(Collected data)

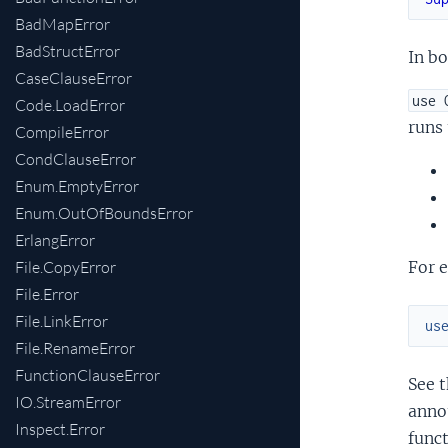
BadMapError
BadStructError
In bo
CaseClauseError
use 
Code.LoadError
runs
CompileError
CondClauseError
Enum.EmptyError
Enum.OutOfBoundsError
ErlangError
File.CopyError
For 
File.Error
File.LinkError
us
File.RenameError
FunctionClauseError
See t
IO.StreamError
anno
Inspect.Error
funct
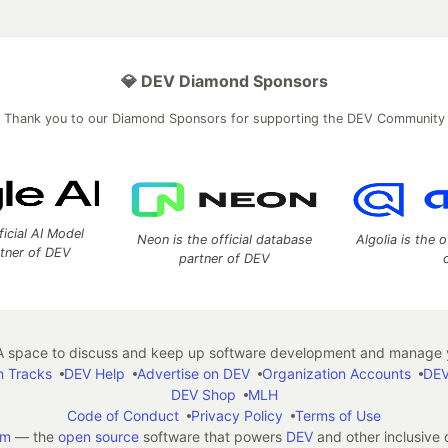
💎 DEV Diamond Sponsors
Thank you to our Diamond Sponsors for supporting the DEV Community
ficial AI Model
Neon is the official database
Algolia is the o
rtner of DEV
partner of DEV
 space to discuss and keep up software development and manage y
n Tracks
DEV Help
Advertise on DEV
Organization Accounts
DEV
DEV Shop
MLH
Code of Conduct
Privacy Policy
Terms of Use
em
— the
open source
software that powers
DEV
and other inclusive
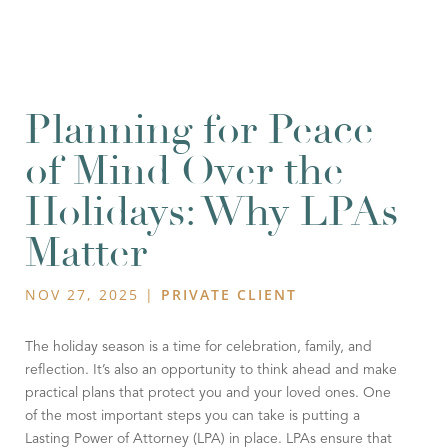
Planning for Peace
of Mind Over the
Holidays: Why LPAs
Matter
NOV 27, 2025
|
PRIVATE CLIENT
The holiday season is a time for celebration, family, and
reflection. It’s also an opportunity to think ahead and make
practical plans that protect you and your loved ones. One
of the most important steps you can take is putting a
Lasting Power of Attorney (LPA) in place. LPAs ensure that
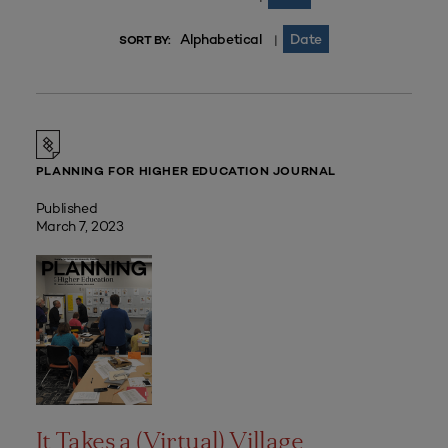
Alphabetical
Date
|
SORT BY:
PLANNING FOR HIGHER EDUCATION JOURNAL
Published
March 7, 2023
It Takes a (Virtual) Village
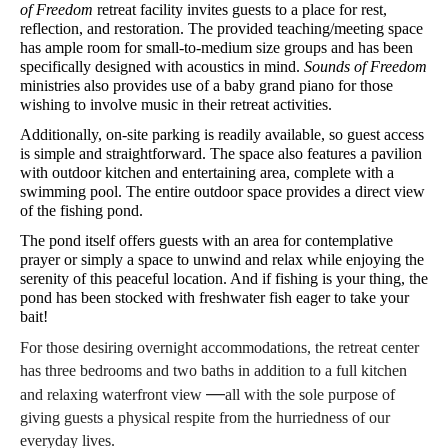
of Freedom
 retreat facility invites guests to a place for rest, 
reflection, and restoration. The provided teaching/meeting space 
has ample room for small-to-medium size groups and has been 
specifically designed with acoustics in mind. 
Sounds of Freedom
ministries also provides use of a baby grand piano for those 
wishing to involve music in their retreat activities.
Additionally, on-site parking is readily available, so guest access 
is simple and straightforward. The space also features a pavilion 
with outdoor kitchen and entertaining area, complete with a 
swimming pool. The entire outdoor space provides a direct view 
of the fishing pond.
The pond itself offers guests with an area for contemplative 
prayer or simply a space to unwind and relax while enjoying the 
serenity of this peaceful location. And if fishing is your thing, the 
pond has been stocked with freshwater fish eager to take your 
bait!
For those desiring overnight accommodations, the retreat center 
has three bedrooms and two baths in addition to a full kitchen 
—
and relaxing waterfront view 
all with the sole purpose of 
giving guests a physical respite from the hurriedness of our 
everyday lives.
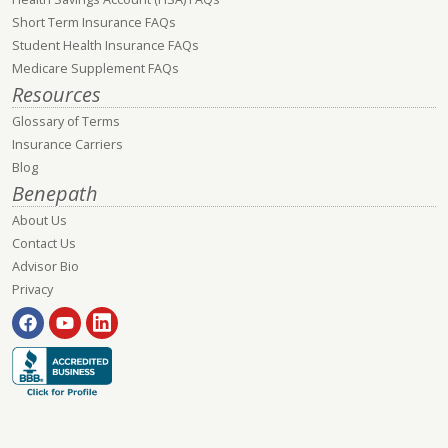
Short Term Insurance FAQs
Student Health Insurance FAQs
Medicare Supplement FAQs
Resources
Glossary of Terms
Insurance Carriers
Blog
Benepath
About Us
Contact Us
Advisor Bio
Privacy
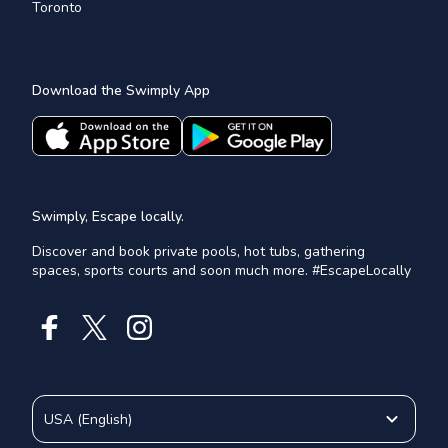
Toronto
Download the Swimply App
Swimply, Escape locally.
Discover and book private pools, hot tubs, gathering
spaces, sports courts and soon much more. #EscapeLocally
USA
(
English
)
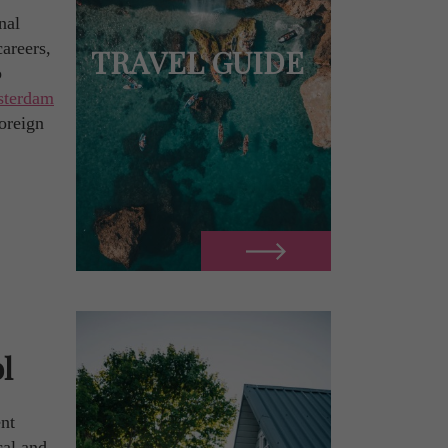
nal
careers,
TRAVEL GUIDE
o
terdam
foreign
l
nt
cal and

▶ _TASK GOAL_
Rewrite the lines between the one holding "DEV Diamond Sponsors" and the one holding "It Takes a (Virtual) Village", inclusive, with "Privacy Policy" replaced by "Privacy Notice" and everything else unchanged. Leave the pictures out of your answer.

▶ _EXERCISE OUTPUT_
💎 DEV Diamond Sponsors
Thank you to our Diamond Sponsors for supporting the DEV Community
ficial AI Model
Neon is the official database
Algolia is the o
rtner of DEV
partner of DEV
 space to discuss and keep up software development and manage y
n Tracks
DEV Help
Advertise on DEV
Organization Accounts
DEV
DEV Shop
MLH
Code of Conduct
Privacy Notice
Terms of Use
em
— the
open source
software that powers
DEV
and other inclusive
Planning for Peace
of Mind Over the
Holidays: Why LPAs
Matter
NOV 27, 2025
|
PRIVATE CLIENT
The holiday season is a time for celebration, family, and
reflection. It’s also an opportunity to think ahead and make
practical plans that protect you and your loved ones. One
of the most important steps you can take is putting a
Lasting Power of Attorney (LPA) in place. LPAs ensure that
Alphabetical
Date
|
SORT BY:
PLANNING FOR HIGHER EDUCATION JOURNAL
Published
March 7, 2023
It Takes a (Virtual) Village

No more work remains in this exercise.